— Problem to work on —
The answer must be an exact copy of the records, with every picture removed.

━━━━━ Working data

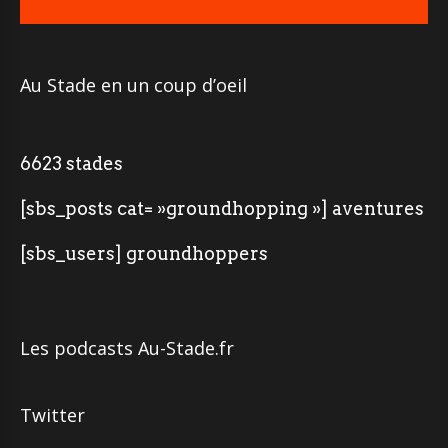
Au Stade en un coup d’oeil
6623 stades
[sbs_posts cat= »groundhopping »] aventures
[sbs_users] groundhoppers
Les podcasts Au-Stade.fr
Twitter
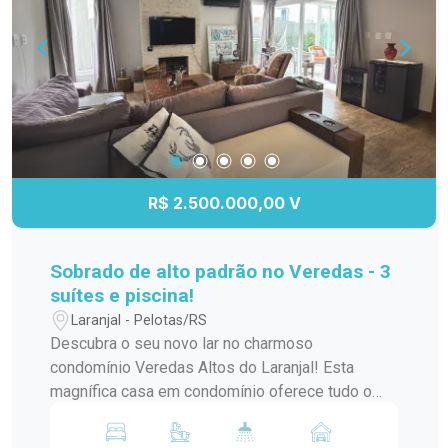
R$ 2.500.000,00 V
Sobrado de alto padrão no Veredas - 3
suítes e piscina!
Laranjal - Pelotas/RS
Descubra o seu novo lar no charmoso
condomínio Veredas Altos do Laranjal! Esta
magnífica casa em condomínio oferece tudo o
que você sempre sonhou. Com uma área
construída de 260 m² e um terreno de 350 m², o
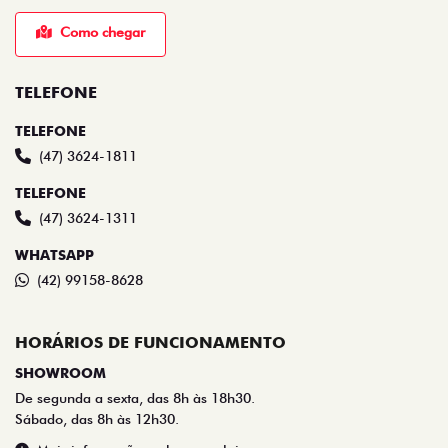
Fiat Verità Canoinhas
Rodovia SC-477, Km 0, 77 - Industrial 02
Canoinhas - Santa Catarina
Como chegar
TELEFONE
TELEFONE
(47) 3624-1811
TELEFONE
(47) 3624-1311
WHATSAPP
(42) 99158-8628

━━━━━━━━━━

— Answer —
Au Stade en un coup d’oeil
6623 stades
[sbs_posts cat= »groundhopping »] aventures
[sbs_users] groundhoppers
Les podcasts Au-Stade.fr
Twitter
R$ 2.500.000,00 V
Sobrado de alto padrão no Veredas - 3
suítes e piscina!
Laranjal - Pelotas/RS
Descubra o seu novo lar no charmoso
condomínio Veredas Altos do Laranjal! Esta
magnífica casa em condomínio oferece tudo o
que você sempre sonhou. Com uma área
construída de 260 m² e um terreno de 350 m², o
Fiat Verità Canoinhas
Rodovia SC-477, Km 0, 77 - Industrial 02
Canoinhas - Santa Catarina
Como chegar
TELEFONE
TELEFONE
(47) 3624-1811
TELEFONE
(47) 3624-1311
WHATSAPP
(42) 99158-8628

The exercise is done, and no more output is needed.